PURVEY AND CONTRACT DEPARTMENT.
Meantime the work of the purvey department was growing. For the two years 1902 and 1903 the department secured contracts from Glasgow Corporation for the supply of bags of eatables on Children’s Day. In the aggregate the bags supplied numbered 190,000, of a total value of about £1,800, and requiring somewhere about twenty-five tons of flour for their manufacture. When the “Wheatsheaf” tearooms were reopened after the fire an “at home” was held to which the customers were invited. The purvey department was also an offerer on most occasions when purveys on a large scale had to be carried through, often with success. The department was successful in securing the purveying contract for the tearooms in the East-End Exhibition. It was also a successful offerer in 1904 for the supply of bread to Gailes Territorial Camp, and in the following year Jamestown Camp was supplied from Clydebank.
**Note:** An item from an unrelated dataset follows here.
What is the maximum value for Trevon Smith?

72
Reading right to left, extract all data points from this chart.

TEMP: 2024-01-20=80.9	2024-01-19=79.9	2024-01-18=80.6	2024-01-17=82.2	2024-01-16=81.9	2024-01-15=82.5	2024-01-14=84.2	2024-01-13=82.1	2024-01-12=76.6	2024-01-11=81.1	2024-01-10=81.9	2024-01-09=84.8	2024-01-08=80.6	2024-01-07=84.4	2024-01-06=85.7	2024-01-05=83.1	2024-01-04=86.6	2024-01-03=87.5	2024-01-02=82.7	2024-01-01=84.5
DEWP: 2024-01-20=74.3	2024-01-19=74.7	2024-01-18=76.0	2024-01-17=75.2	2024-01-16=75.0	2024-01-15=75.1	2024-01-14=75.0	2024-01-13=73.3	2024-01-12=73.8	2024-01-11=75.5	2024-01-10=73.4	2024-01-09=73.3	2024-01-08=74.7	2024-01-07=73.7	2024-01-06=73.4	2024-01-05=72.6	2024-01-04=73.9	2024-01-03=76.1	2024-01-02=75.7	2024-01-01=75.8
The tearooms continued to give cause for a considerable amount of anxiety on the part of the committee. Sometimes a small profit was made on the working and sometimes a loss resulted, but there never was that increase in trade for which the board thought they had a right to look. With the erection of St Mungo Hall and the transference of the catering headquarters to South York Street the need for Main Street as a depot for the catering department disappeared, but for some time it was carried on as a workmen’s tearoom, always without any signs of assured success, however. Finally, in 1904, it was given up altogether. Nor were the London Street halls or the Union rooms much more successful. Several experiments were made at London Street, with the object of making the place more popular. The whole of the three upper flats were taken by the Society, and several trade union and friendly society branches made the rooms their headquarters, but the place was never really popular. An attempt which was made to run the second flat as workmen’s dining and tea rooms did not meet with much success, and it seemed as if anything the board could do was not of much use in popularising the place. Nor were the Union rooms much more successful. They just managed to keep going, but they did not become, as had been hoped, a rendezvous for the men and women of the Co-operative movement. Nevertheless the committee did not despair. They always kept on hoping that the tide would turn and renewed the lease time after time, still looking for the Co-operative patronage which never came in sufficient quantity to make the place a success.